**SUPPLIED DATA**:
○ ○ ○ ○ ○ ○ ○
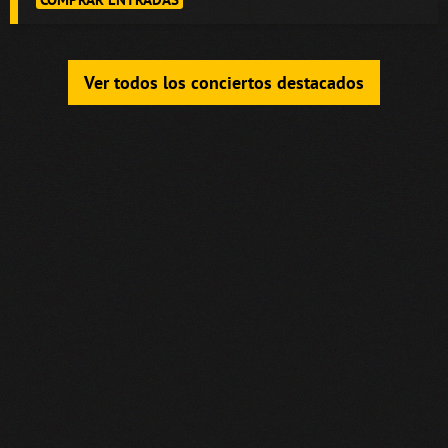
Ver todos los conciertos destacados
○ ○ ○ ○ ○ ○ ○
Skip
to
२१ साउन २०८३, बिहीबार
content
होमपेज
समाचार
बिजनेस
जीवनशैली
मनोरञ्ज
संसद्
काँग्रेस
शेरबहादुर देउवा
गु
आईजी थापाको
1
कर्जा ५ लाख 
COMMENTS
○ ○ ○ ○ ○ ○ ○
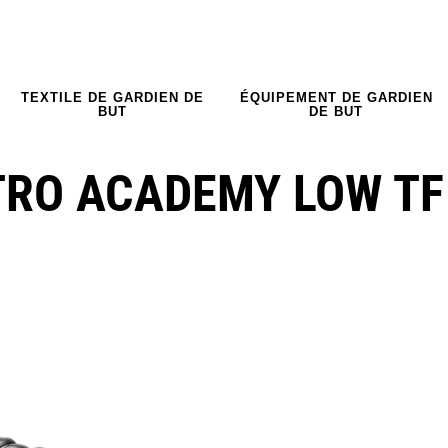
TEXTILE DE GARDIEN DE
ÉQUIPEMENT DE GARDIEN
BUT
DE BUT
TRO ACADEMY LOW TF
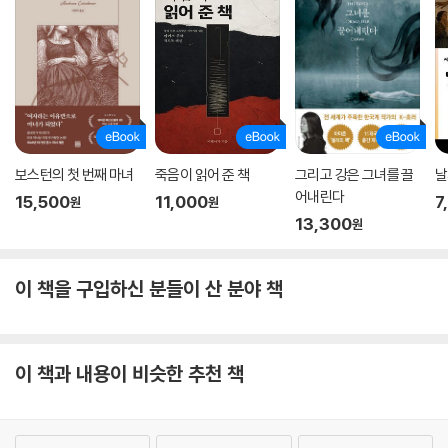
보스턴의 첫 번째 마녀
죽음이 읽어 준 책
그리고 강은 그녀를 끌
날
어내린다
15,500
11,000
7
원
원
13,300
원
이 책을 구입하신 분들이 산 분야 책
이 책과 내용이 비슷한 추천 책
○ ○ ○ ○ ○ ○ ○
**DIRECTIONS**: Locate each line in the entries that contains the string "GARDIEN" and copy it out. Capitalization must match.

**EXPECTED ANSWER**:
TEXTILE DE GARDIEN DE
ÉQUIPEMENT DE GARDIEN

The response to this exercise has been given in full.